Three days ago, Mel Grimes returned to his secluded Carmel Valley home at the end of his workday. The 58-year-old Mr. Grimes was an attorney with an excellent reputation in the local community. As he pulled into his driveway, his progress was impeded by a boulder. That’s right. A boulder. Not a rock, but a BOULDER!
It seems that a disagreement had existed for some time between Mr. Grimes and his next-door neighbor, Jack Kenney, a 72-year-old geologist, over a part of the driveway that both of them shared. Mr. Kenney held the position that a portion of the driveway was his property and that Mr. Grimes had no right to use it. On that afternoon, Mr. Kenney had arranged for a large boulder to be set in place blocking access to Mr. Grimes’ driveway. When Mr. Grimes arrived and saw the boulder, he confronted Mr. Kenney and emotions ran wild.

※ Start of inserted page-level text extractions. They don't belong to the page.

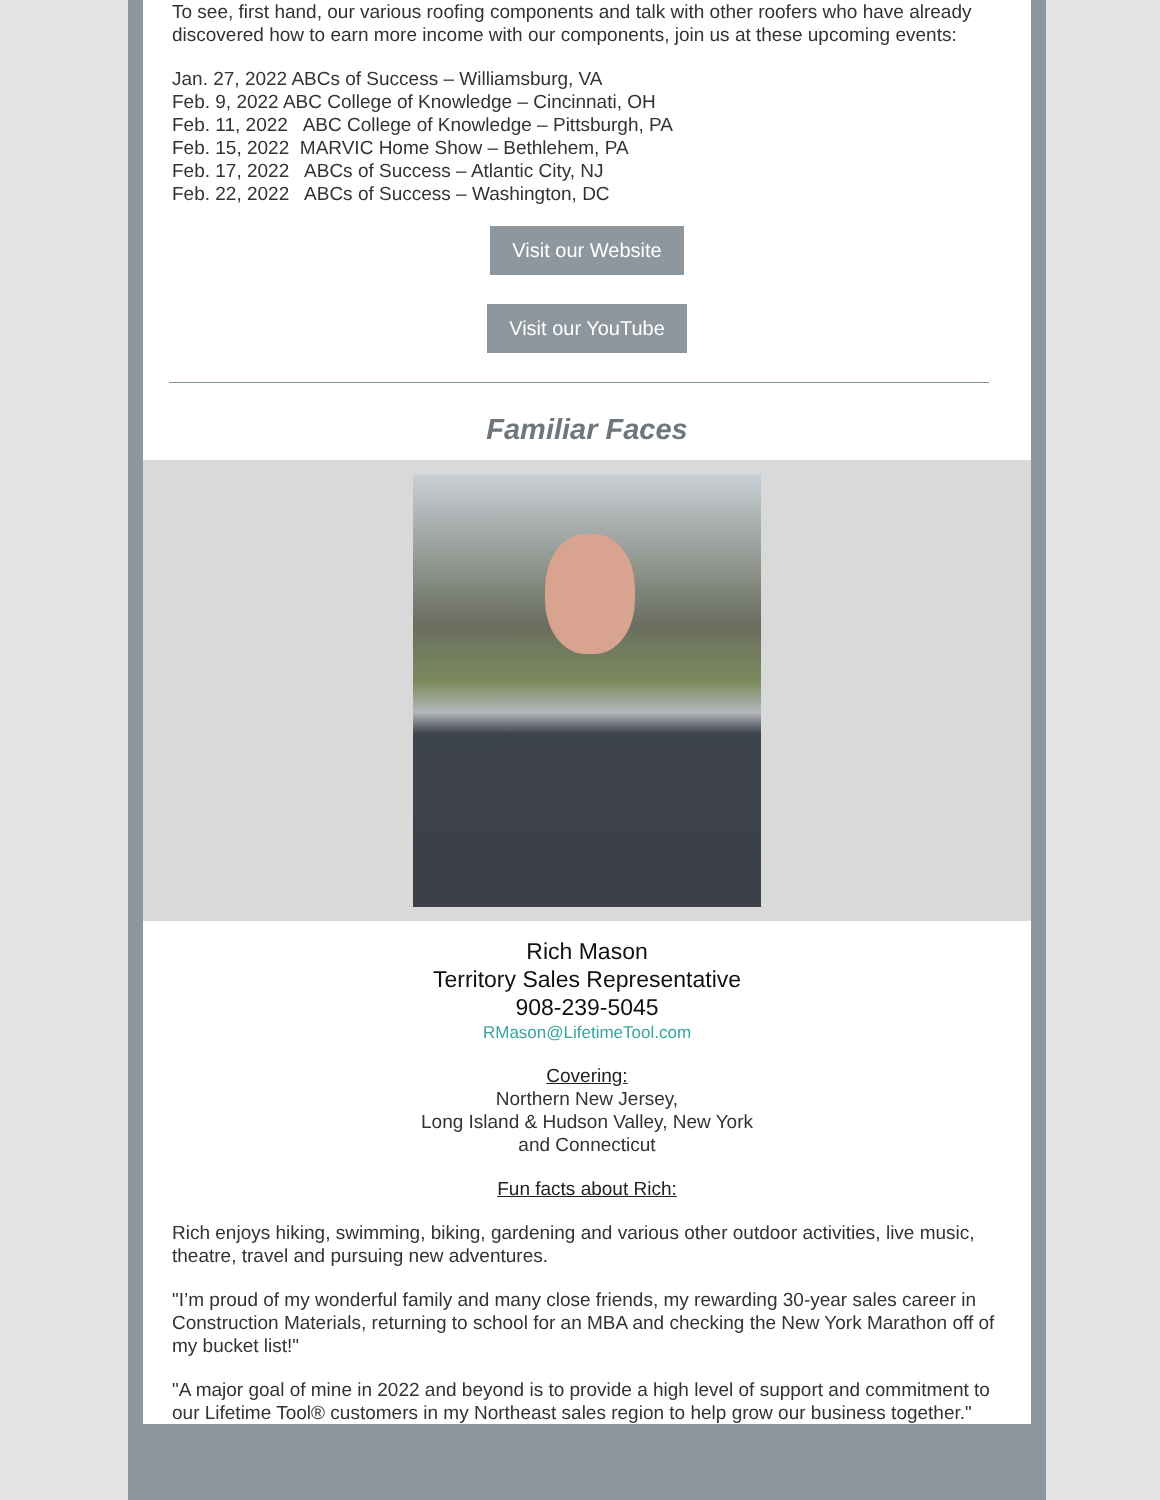To see, first hand, our various roofing components and talk with other roofers who have already discovered how to earn more income with our components, join us at these upcoming events:
Jan. 27, 2022 ABCs of Success – Williamsburg, VA
Feb. 9, 2022 ABC College of Knowledge – Cincinnati, OH
Feb. 11, 2022 ABC College of Knowledge – Pittsburgh, PA
Feb. 15, 2022 MARVIC Home Show – Bethlehem, PA
Feb. 17, 2022 ABCs of Success – Atlantic City, NJ
Feb. 22, 2022 ABCs of Success – Washington, DC
Visit our Website
Visit our YouTube
Familiar Faces
Rich Mason
Territory Sales Representative
908-239-5045
RMason@LifetimeTool.com
Covering:
Northern New Jersey,
Long Island & Hudson Valley, New York
and Connecticut
Fun facts about Rich:
Rich enjoys hiking, swimming, biking, gardening and various other outdoor activities, live music, theatre, travel and pursuing new adventures.
"I’m proud of my wonderful family and many close friends, my rewarding 30-year sales career in Construction Materials, returning to school for an MBA and checking the New York Marathon off of my bucket list!"
"A major goal of mine in 2022 and beyond is to provide a high level of support and commitment to our Lifetime Tool® customers in my Northeast sales region to help grow our business together."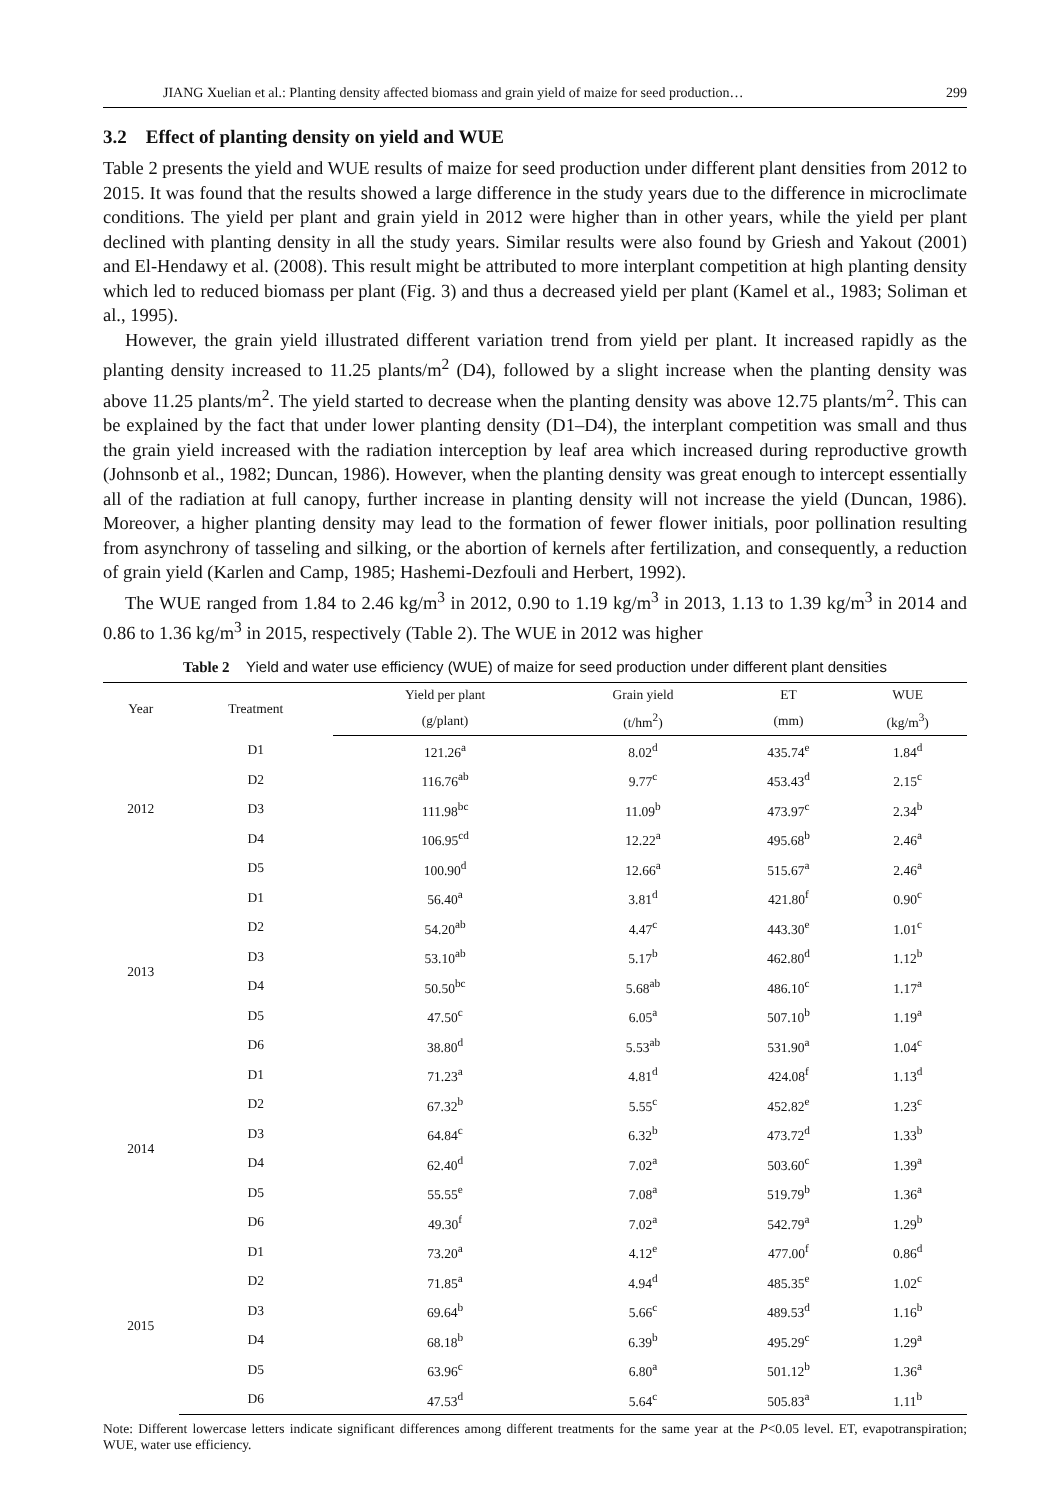JIANG Xuelian et al.: Planting density affected biomass and grain yield of maize for seed production… 299
3.2 Effect of planting density on yield and WUE
Table 2 presents the yield and WUE results of maize for seed production under different plant densities from 2012 to 2015. It was found that the results showed a large difference in the study years due to the difference in microclimate conditions. The yield per plant and grain yield in 2012 were higher than in other years, while the yield per plant declined with planting density in all the study years. Similar results were also found by Griesh and Yakout (2001) and El-Hendawy et al. (2008). This result might be attributed to more interplant competition at high planting density which led to reduced biomass per plant (Fig. 3) and thus a decreased yield per plant (Kamel et al., 1983; Soliman et al., 1995).
However, the grain yield illustrated different variation trend from yield per plant. It increased rapidly as the planting density increased to 11.25 plants/m<sup>2</sup> (D4), followed by a slight increase when the planting density was above 11.25 plants/m<sup>2</sup>. The yield started to decrease when the planting density was above 12.75 plants/m<sup>2</sup>. This can be explained by the fact that under lower planting density (D1–D4), the interplant competition was small and thus the grain yield increased with the radiation interception by leaf area which increased during reproductive growth (Johnsonb et al., 1982; Duncan, 1986). However, when the planting density was great enough to intercept essentially all of the radiation at full canopy, further increase in planting density will not increase the yield (Duncan, 1986). Moreover, a higher planting density may lead to the formation of fewer flower initials, poor pollination resulting from asynchrony of tasseling and silking, or the abortion of kernels after fertilization, and consequently, a reduction of grain yield (Karlen and Camp, 1985; Hashemi-Dezfouli and Herbert, 1992).
The WUE ranged from 1.84 to 2.46 kg/m<sup>3</sup> in 2012, 0.90 to 1.19 kg/m<sup>3</sup> in 2013, 1.13 to 1.39 kg/m<sup>3</sup> in 2014 and 0.86 to 1.36 kg/m<sup>3</sup> in 2015, respectively (Table 2). The WUE in 2012 was higher
Table 2 Yield and water use efficiency (WUE) of maize for seed production under different plant densities
| Year | Treatment | Yield per plant | Grain yield | ET | WUE |
| --- | --- | --- | --- | --- | --- |
| | | (g/plant) | (t/hm<sup>2</sup>) | (mm) | (kg/m<sup>3</sup>) |
| 2012 | D1 | 121.26<sup>a</sup> | 8.02<sup>d</sup> | 435.74<sup>e</sup> | 1.84<sup>d</sup> |
| | D2 | 116.76<sup>ab</sup> | 9.77<sup>c</sup> | 453.43<sup>d</sup> | 2.15<sup>c</sup> |
| | D3 | 111.98<sup>bc</sup> | 11.09<sup>b</sup> | 473.97<sup>c</sup> | 2.34<sup>b</sup> |
| | D4 | 106.95<sup>cd</sup> | 12.22<sup>a</sup> | 495.68<sup>b</sup> | 2.46<sup>a</sup> |
| | D5 | 100.90<sup>d</sup> | 12.66<sup>a</sup> | 515.67<sup>a</sup> | 2.46<sup>a</sup> |
| 2013 | D1 | 56.40<sup>a</sup> | 3.81<sup>d</sup> | 421.80<sup>f</sup> | 0.90<sup>c</sup> |
| | D2 | 54.20<sup>ab</sup> | 4.47<sup>c</sup> | 443.30<sup>e</sup> | 1.01<sup>c</sup> |
| | D3 | 53.10<sup>ab</sup> | 5.17<sup>b</sup> | 462.80<sup>d</sup> | 1.12<sup>b</sup> |
| | D4 | 50.50<sup>bc</sup> | 5.68<sup>ab</sup> | 486.10<sup>c</sup> | 1.17<sup>a</sup> |
| | D5 | 47.50<sup>c</sup> | 6.05<sup>a</sup> | 507.10<sup>b</sup> | 1.19<sup>a</sup> |
| | D6 | 38.80<sup>d</sup> | 5.53<sup>ab</sup> | 531.90<sup>a</sup> | 1.04<sup>c</sup> |
| 2014 | D1 | 71.23<sup>a</sup> | 4.81<sup>d</sup> | 424.08<sup>f</sup> | 1.13<sup>d</sup> |
| | D2 | 67.32<sup>b</sup> | 5.55<sup>c</sup> | 452.82<sup>e</sup> | 1.23<sup>c</sup> |
| | D3 | 64.84<sup>c</sup> | 6.32<sup>b</sup> | 473.72<sup>d</sup> | 1.33<sup>b</sup> |
| | D4 | 62.40<sup>d</sup> | 7.02<sup>a</sup> | 503.60<sup>c</sup> | 1.39<sup>a</sup> |
| | D5 | 55.55<sup>e</sup> | 7.08<sup>a</sup> | 519.79<sup>b</sup> | 1.36<sup>a</sup> |
| | D6 | 49.30<sup>f</sup> | 7.02<sup>a</sup> | 542.79<sup>a</sup> | 1.29<sup>b</sup> |
| 2015 | D1 | 73.20<sup>a</sup> | 4.12<sup>e</sup> | 477.00<sup>f</sup> | 0.86<sup>d</sup> |
| | D2 | 71.85<sup>a</sup> | 4.94<sup>d</sup> | 485.35<sup>e</sup> | 1.02<sup>c</sup> |
| | D3 | 69.64<sup>b</sup> | 5.66<sup>c</sup> | 489.53<sup>d</sup> | 1.16<sup>b</sup> |
| | D4 | 68.18<sup>b</sup> | 6.39<sup>b</sup> | 495.29<sup>c</sup> | 1.29<sup>a</sup> |
| | D5 | 63.96<sup>c</sup> | 6.80<sup>a</sup> | 501.12<sup>b</sup> | 1.36<sup>a</sup> |
| | D6 | 47.53<sup>d</sup> | 5.64<sup>c</sup> | 505.83<sup>a</sup> | 1.11<sup>b</sup> |
Note: Different lowercase letters indicate significant differences among different treatments for the same year at the P<0.05 level. ET, evapotranspiration; WUE, water use efficiency.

The police log shows that Mr. Grimes’ wife, Elizabeth, 55, called and requested police assistance in quelling the hostile confrontation. Then, from her kitchen window, she saw Mr. Kenney pull out an automatic pistol and fire it at Mr. Grimes. Mrs. Grimes ran outside to help her husband and was also gunned down by Mr. Kenney. Mr. Grimes was pronounced dead at the scene and Mrs. Grimes died on the way to the hospital.